What can be done to place purpose at the heart of the workplace? It certainly can’t be ‘fixed’ in an away day or two. What’s needed is an ongoing narrative about the impact you want to have beyond the office walls and how that fits into your daily work. New generations entering the workplace are hungry for these conversations, arriving with a strong sense of purpose to protect the environment, address inequalities and make a positive impact on local communities.
Set a Goal
The first step is to define your purpose in a way you can continue to build and bring alive at work. Define an overarching goal and a clear path to connecting everyone within a company to that goal. There’s no need to get hung up on labels, whether it’s a ‘crazy goal’, purpose statement or mission statement – what’s important is that it refers to a longer-term positive difference that you want to make to the external world beyond your own organisation and that everyone understands how they can play a part in it.
The process of defining a crazy goal is as important as the outcome – there is huge potential to create a connection, to involve others in deciding what criteria are important and relevant. Be clear about what the real issues are, speak with a range of employees, share views about the major upcoming opportunities and challenges. Know what’s unique about the company, and where can you work together to make a positive difference to the world beyond the office doors. This sets the foundations for the crazy goal. It can only be brought alive, believed in, and passionately executed if everyone knows how they fit into it.
Your staff need to be as clear as the janitor who met JFK on his visit to NASA. When asked what he did, he said ‘I’m helping to put a man on the moon.’ This is a great example of engagement and emotional connection to your purpose. It highlights the need to develop layers of connection, or ‘Layered Goals’.
Focus on Teamwork
Knowing the purpose is one thing but understanding what you can do today to move you and your team a fraction closer to it, is another. This is a crucial element for leaders to invest in. The ‘marginal gains’ approach built on this daily across all the Olympic sports, where everyone was encouraged to find ways to do things 1% better. No matter whether you were the nutritionist, the coach, the athlete, trailer driver or manager – everyone had a role to play to do things 1% better. When everyone across a team is doing that, the performance levels you reach collectively can be astounding. Team GB showed us that in London 2012 winning 29 gold medals and finishing 2nd in the medal table in Rio 2016.

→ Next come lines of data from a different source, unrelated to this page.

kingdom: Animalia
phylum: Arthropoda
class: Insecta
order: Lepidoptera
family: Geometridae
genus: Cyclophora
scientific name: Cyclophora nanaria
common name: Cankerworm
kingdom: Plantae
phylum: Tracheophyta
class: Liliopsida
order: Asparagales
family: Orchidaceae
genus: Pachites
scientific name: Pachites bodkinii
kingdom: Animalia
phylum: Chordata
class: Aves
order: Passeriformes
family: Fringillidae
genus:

Defining the purpose of an organisation is not a quick process and shouldn’t be a static one. Goals and purpose statements need to be reviewed as the external world changes, new people join the organisation and you learn new ways to have an even bigger impact. Bring the purpose alive and connecting others to it is a continuous process. It should form a story that everyone can weave into their daily lives, every meeting and every project should be easily connected to it. This develops a stronger sense about what your purpose means to each individual.